There is a new resolve, provoked by recent hikes in food prices around the world, to increase global food production in order to feed a rapidly growing population. In response to this, the biotechnology industry has made optimistic claims about the ability of genetically engineered (GE) crops—in which the plant DNA is changed using spliced genes that are often from unrelated organisms—to substantially increase farmers’ yields. Agricultural biotechnology has shown to increase crop production by seven- to tenfold in some developing countries, far beyond the production capabilities of traditional agriculture. Agricultural biotechnology is moving beyond input traits and is focused on delivering consumer health benefits.

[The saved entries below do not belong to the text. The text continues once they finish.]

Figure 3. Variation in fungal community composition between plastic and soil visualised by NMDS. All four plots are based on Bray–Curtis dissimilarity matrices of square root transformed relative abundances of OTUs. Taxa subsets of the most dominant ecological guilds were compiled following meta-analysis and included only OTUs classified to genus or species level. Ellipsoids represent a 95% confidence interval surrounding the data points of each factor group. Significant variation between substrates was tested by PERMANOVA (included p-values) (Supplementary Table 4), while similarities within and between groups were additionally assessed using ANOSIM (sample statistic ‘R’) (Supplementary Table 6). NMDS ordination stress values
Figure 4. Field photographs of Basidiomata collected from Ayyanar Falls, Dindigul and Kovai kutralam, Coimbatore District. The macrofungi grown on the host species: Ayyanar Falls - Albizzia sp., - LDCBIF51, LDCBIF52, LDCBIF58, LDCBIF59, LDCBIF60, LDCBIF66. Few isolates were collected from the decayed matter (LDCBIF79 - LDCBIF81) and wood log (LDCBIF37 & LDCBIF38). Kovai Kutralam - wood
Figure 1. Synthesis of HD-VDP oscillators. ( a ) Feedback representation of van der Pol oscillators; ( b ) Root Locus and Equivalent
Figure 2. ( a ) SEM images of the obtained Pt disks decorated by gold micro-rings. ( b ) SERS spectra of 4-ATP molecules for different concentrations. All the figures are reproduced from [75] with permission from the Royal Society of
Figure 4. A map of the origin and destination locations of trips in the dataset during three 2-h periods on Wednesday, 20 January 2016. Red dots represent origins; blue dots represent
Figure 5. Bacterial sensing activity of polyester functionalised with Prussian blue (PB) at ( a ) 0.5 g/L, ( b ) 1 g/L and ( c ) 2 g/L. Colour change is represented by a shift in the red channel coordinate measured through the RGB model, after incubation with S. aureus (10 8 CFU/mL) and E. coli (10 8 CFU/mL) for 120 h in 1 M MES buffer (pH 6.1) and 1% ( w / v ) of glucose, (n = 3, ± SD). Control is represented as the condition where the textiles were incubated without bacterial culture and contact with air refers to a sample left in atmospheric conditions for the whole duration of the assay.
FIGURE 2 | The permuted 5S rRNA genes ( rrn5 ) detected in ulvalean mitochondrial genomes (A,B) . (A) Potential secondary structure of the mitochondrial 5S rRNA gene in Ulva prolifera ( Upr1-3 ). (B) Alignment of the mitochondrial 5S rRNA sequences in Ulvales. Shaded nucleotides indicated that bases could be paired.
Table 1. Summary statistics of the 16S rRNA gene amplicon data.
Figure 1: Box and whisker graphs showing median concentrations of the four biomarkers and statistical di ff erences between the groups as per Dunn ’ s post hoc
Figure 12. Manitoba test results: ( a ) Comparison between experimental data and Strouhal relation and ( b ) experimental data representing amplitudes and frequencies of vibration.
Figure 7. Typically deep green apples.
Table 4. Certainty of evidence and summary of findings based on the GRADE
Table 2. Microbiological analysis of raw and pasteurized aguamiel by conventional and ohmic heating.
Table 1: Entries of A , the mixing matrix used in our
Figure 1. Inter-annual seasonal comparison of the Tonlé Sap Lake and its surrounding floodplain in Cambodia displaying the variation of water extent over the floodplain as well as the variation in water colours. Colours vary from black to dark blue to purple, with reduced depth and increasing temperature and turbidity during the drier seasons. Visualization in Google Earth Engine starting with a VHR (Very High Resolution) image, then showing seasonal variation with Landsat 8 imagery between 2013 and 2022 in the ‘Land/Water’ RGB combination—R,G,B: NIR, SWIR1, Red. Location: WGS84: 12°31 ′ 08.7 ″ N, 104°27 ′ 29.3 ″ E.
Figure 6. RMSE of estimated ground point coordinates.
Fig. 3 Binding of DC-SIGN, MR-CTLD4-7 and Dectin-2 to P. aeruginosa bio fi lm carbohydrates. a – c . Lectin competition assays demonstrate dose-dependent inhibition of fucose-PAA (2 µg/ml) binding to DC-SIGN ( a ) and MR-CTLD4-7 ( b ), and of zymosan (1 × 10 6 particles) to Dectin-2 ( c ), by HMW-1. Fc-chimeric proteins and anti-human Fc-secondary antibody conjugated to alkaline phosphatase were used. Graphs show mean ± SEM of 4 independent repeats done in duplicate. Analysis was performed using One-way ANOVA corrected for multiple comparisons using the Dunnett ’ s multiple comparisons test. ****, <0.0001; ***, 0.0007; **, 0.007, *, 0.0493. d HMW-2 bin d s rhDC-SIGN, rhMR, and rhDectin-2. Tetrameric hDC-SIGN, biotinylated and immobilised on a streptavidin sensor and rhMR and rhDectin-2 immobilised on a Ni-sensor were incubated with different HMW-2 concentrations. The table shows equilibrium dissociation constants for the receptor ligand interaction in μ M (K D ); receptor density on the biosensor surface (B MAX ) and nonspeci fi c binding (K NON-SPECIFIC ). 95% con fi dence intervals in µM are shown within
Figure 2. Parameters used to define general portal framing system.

Over 10 new soybean varieties with human health benefits moving toward commercialization. Bacillus thuringiensis (Bt) is a sporulating, Gram-positive facultative-aerobic soil bacterium. The spores contain crystals, predominantly comprising one or more Cry and ⁄ or Cyt proteins (also known as d-endotoxins) that have potent and specific insecticidal activity. Bt toxins have been used as topical pesticides to protect crops, and more recently the proteins have been expressed in transgenic plants to confer inherent pest resistance. While some scientists have argued that Bt transgenic crops produced tremendous results upon their deployment, others have shown disappointment over the likely development of pest resistant insect strains. The aim of this present review attempts to focus on the failure of Bacillus thuringiensis biotechnology in the light of the usefulness of biotechnology.
Key words: Bacillus thuringiensis (Bt), Biotechnology, Pest, Resistance.